DATA FOR THIS TASK
━━━━━━━━━━━━━━━━━━━━━━━━━━━━━━
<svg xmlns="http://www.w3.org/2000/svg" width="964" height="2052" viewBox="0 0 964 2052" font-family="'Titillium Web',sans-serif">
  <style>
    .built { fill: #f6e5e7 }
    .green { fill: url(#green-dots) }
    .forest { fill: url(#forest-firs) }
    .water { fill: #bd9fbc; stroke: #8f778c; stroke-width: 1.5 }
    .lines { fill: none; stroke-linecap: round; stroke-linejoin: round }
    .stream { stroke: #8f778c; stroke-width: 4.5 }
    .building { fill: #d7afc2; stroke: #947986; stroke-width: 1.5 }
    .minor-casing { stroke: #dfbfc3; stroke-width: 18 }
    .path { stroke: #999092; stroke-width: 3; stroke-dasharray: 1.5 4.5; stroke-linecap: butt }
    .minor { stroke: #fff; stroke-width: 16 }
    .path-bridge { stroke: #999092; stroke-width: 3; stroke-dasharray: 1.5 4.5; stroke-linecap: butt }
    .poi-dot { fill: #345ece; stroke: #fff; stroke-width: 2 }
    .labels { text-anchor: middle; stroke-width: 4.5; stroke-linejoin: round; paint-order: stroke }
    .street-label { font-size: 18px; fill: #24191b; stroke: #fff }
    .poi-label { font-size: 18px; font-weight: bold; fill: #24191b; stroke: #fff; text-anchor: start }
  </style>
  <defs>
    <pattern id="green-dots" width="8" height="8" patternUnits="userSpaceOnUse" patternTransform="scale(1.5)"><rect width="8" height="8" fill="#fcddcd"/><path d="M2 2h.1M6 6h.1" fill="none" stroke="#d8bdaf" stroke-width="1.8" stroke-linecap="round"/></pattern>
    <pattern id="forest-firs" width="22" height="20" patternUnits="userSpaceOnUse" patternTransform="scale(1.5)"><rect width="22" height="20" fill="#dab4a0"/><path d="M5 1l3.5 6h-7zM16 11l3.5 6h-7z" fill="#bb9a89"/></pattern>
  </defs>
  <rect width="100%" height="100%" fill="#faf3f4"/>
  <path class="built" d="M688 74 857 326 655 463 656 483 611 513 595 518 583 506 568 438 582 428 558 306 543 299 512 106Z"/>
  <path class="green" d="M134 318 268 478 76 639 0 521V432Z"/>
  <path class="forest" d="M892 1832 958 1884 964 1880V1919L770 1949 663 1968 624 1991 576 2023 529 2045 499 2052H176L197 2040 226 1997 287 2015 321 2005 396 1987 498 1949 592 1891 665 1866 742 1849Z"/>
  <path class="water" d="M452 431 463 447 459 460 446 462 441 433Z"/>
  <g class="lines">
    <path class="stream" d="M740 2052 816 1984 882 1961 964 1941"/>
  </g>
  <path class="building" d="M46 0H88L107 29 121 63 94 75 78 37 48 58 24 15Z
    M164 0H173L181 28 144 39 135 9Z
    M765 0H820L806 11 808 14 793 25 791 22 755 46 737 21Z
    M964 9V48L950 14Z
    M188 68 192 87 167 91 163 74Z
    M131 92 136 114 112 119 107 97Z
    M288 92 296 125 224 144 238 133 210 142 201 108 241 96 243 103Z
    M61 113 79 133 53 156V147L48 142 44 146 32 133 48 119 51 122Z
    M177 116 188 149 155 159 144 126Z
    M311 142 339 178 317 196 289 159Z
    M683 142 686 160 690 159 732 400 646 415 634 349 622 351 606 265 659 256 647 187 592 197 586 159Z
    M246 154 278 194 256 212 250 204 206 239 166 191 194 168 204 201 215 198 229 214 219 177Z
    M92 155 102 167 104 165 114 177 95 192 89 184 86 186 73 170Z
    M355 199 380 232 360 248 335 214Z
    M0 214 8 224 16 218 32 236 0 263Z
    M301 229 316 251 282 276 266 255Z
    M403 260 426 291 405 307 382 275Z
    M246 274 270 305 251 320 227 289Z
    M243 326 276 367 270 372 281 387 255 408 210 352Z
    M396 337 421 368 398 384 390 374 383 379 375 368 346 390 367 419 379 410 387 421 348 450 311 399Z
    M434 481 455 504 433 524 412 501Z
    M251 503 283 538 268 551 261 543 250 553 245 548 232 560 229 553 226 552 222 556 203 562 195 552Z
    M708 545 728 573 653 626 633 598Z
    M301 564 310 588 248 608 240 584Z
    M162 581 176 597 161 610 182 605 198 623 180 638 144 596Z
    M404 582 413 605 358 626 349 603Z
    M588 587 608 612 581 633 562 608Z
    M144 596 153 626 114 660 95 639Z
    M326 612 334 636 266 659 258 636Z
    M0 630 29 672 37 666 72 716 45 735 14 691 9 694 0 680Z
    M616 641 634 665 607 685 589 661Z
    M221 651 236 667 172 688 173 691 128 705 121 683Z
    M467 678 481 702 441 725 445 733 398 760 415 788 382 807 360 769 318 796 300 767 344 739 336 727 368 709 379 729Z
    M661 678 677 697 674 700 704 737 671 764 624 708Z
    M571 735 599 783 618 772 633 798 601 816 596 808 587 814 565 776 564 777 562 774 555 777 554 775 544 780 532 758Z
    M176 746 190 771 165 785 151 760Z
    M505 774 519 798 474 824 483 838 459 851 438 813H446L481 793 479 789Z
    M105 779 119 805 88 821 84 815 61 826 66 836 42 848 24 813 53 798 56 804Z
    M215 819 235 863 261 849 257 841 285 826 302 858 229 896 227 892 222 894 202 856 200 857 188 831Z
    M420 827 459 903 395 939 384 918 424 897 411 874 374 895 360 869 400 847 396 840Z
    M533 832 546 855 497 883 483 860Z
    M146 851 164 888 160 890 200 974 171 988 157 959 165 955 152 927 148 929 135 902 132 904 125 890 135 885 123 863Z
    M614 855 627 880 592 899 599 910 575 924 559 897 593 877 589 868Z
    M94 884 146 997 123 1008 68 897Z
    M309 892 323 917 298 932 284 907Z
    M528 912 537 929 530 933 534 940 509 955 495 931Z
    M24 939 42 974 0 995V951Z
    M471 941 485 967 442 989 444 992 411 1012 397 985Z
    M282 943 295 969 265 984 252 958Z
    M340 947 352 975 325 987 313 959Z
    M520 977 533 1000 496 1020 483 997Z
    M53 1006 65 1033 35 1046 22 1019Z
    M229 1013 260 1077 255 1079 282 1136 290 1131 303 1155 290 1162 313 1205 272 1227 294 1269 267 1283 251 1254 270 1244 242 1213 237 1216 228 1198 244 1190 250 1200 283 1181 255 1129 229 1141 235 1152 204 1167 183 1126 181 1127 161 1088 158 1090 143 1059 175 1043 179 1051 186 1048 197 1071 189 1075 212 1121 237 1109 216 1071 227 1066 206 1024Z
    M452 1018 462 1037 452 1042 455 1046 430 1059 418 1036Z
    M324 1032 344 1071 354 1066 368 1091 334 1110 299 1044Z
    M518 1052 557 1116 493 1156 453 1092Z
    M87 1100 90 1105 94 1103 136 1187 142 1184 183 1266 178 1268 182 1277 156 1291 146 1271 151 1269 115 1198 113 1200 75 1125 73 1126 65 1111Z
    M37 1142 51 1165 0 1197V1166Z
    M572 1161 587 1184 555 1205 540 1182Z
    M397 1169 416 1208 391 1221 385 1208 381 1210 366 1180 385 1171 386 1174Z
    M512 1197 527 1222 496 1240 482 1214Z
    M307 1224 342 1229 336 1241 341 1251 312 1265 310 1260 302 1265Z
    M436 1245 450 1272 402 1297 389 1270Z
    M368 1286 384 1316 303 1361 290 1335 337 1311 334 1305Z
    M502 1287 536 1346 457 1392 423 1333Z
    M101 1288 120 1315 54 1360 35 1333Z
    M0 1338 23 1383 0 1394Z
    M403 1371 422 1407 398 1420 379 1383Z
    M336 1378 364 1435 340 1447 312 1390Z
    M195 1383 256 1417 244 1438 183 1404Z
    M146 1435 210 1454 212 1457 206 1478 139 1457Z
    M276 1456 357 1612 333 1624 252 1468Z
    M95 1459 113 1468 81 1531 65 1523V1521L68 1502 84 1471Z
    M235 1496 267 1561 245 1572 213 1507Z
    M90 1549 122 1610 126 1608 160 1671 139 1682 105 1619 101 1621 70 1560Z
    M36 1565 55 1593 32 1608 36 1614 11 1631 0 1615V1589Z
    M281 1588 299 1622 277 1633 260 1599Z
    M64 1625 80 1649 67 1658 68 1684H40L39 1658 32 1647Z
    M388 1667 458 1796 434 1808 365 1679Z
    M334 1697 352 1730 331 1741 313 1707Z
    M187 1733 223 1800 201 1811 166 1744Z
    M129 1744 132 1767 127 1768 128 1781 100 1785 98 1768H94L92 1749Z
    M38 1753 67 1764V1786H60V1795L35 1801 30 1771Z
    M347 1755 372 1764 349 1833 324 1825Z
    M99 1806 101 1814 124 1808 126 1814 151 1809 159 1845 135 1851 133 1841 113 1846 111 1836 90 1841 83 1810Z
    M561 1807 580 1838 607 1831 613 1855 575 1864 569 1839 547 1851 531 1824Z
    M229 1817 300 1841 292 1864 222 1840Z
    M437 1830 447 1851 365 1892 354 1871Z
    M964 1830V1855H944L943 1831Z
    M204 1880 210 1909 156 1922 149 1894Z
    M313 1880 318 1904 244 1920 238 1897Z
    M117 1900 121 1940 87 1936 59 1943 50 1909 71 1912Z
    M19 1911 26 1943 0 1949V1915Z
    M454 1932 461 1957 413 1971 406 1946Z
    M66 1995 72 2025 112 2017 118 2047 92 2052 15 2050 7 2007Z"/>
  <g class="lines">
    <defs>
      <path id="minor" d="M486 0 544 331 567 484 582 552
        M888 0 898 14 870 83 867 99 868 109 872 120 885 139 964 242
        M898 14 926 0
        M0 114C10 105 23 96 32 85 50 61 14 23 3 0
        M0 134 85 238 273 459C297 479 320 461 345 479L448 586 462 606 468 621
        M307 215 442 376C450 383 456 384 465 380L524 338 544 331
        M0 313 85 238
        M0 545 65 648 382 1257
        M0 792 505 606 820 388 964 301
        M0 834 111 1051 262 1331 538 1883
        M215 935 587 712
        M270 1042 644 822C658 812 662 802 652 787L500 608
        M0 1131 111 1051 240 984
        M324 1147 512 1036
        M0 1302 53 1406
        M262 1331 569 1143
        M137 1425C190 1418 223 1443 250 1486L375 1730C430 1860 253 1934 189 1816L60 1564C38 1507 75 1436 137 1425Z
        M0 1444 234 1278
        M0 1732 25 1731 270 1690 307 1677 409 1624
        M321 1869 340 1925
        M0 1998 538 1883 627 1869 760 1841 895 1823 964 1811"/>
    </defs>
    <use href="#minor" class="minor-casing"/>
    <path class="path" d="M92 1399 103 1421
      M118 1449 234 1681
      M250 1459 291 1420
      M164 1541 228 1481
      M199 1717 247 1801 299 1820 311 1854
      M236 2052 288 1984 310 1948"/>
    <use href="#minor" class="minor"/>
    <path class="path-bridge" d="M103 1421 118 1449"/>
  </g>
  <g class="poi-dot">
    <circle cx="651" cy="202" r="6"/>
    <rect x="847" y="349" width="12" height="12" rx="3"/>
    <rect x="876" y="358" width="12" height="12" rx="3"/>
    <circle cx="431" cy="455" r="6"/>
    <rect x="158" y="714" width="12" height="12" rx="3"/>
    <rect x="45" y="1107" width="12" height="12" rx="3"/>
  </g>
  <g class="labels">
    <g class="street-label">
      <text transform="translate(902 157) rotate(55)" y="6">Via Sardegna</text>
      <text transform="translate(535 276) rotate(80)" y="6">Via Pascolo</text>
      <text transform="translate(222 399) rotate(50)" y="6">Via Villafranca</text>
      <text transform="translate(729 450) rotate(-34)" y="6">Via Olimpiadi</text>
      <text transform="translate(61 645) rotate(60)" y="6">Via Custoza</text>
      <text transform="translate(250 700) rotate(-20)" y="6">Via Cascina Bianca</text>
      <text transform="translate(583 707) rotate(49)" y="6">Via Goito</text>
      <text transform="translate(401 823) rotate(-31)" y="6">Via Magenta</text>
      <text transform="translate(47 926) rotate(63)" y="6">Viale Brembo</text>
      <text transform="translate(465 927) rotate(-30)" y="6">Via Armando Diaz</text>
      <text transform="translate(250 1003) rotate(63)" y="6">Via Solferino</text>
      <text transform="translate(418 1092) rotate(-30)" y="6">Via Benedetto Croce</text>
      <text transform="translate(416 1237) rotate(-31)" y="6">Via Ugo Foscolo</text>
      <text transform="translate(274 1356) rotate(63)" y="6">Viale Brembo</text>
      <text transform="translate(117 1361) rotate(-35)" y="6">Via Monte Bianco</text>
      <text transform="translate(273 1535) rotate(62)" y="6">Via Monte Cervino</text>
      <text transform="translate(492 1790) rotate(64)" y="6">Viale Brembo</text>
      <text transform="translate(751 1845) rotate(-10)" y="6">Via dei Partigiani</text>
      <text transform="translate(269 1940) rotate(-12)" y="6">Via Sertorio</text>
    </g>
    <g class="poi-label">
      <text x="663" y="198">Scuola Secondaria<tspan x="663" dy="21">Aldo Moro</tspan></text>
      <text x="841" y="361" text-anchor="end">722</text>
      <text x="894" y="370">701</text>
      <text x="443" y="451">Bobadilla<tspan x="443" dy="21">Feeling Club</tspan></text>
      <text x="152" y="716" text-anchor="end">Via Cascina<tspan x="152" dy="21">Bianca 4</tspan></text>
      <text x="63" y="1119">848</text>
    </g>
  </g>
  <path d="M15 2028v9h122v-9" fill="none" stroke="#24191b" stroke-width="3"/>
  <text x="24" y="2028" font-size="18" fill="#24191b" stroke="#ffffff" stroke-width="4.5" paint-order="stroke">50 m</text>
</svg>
━━━━━━━━━━━━━━━━━━━━━━━━━━━━━━
WORK REQUEST
Whenever a line in the entries holds the word "labels", copy that line.

TASK ANSWER
    .labels { text-anchor: middle; stroke-width: 4.5; stroke-linejoin: round; paint-order: stroke }
  <g class="labels">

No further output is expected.